Amaq Lupus
Masyarakat NTB bersyukur telah dianugerahi seorang Ali BD yang memiliki kejeniusan sekaliber Einstein. Bagaikan Gusdur di Indonesia, Ali BD memiliki pola berpikir selangkah lebih maju dari masa tempat dia bernapas saat ini.
Belum lama ini, orang-orang banyak menghujatnya lantaran pernyataan yang dilontarkan soal konsep wisara syariah yang selama ini jadi “gawe” NTB. Dia dengan tegas mengatakan “Pariwisata Syariah itu Hukumnya Haram!”
Jika berpikir hanya seujung kuku, atau pernyataan tersebut hanya digoreng untuk komuditas politik yang “ekek”, tentu pernyataan tersebut sangatlah tidak pantas diutarakan oleh publik fugur seperti Amaq Asrul ini. Namun, jika berpikir lebih jauh, pernyataan Ali BD justru menyelamatkan NTB.
Mengapa menyelamatkan? Ya, sangat menyelamatkan. Sekarang apakah pariwisata kita bisa kita katakan sebagai pariwisata syariah? Coba sama-sama dicek and ricek, pramunikmat eks Dolly dan Kalijodo justru telah singgah dan berlabuh di daerah wisata NTB. Itu bukan barang baru, sudah lama media massa mengeksposnya. Di mana urat malu kita, ketika dengan bangga mengagumi wisata syariah, namun justru penjaja seks komersial juga beroperasi. Belum lagi belakangan ini kabar seputar datangnya eks karyawan Alexis di NTB.
Belum lagi persoalan narkoba. Sudah tidak bisa dipungkiri Polda NTB maupun Polres jajaran kerapkali menangkap pelaku narkoba di daerah wisata. Cukup ketik “Narkoba Gili” di mbah Google, sudah bertebaran berita-berita yang kontras dengan pariwisata syariah tersebut.
Mengapa kita harus berdusta jika Ali BD dengan tegas mengatakan pariwisata syariah hukumnya haram. Padahal justru dia secara tegas mengkritisi kompleksitas persoalan pariwisata tersebut. Betapa malunya kita ketika NTB dikenal memiliki wisata halal namun barang haram banyak ditemui. Sebelum merasa malu, maka pandangan Ali BD yang akan menghapuskan konsep wisata syariah patut didukung. Kecuali NTB benar-benar siap dengan konsep pariwisata syariah. Bukan sekedar kolam renang aja yang dipisah antara ikhwan dan ukhti, namun di depan banyak bule memamerkan pantat putihnya.
Ali BD secara gamblang membuka kompleksitas permasalahan dasar di NTB. Tidak perlu dengan pamerkan jumlah kunjungan wisatawan fiktif untuk mendongkrak nama NTB. Pariwisata dan syariah tidak perlu dikawinkan untuk mendongkrak pariwisata. NTB dengan wisata alaminya cukup menjadi bahan dasar utama meningkatkan kunjungan wisatawan.
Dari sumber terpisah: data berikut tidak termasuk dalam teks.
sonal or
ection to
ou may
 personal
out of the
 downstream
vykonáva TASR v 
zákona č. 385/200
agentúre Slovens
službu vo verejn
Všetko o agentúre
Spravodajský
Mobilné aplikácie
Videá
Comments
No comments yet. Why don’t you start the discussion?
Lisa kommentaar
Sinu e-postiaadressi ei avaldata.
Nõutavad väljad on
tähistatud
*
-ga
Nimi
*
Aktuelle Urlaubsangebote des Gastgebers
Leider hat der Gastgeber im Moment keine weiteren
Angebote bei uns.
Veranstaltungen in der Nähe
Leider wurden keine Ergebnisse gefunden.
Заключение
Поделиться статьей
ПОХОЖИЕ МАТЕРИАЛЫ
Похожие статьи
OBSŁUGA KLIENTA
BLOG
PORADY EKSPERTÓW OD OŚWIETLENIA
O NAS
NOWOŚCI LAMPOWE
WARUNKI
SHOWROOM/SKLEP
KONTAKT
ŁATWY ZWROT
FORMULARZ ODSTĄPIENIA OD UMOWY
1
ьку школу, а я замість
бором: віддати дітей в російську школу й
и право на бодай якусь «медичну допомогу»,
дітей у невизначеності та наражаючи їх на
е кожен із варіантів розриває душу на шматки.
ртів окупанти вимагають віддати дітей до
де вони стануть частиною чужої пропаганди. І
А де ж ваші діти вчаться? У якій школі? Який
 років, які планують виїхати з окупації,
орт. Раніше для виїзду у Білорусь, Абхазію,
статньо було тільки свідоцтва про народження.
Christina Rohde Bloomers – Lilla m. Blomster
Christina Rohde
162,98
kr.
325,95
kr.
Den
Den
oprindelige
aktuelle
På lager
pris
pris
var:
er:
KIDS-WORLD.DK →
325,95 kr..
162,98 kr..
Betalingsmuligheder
Tuntaskan saja permasalahan begal dulu baru bicara syariah. Apa kita tidak malu berteriak wisata halal sementara di daerah wisata khususnya Lombok Tengah wisatawan justru jadi korban begal? Polda NTB di akhir tahun 2017 telah merilis jumlah kejahatan terhadap orang asing di NTB. Lombok Tengah lagi-lagi mendapat peringkat atas dengan jumlah kasus 28 dari 36 kasus di NTB.
Kemudian terakhir, benahilah event-event berskala internasional maupun nasional di NTB. Urus dulu peserta marathon yang tidak kebagian medali. Masak mereka bayar mahal-mahal hanya diberikan minuman botol dan pisang ijo. Ini juga dapat merusak pariwisata NTB, bahkan nama NTB di mata dunia.
So… Saya bukan pendukung Ali BD, dan saya rasa saya belum tentu memilihnya di Pilgub NTB nanti, tapi saya mendukung pernyataannya yang membuka secara gamblang kompleksitas pariwisata di NTB.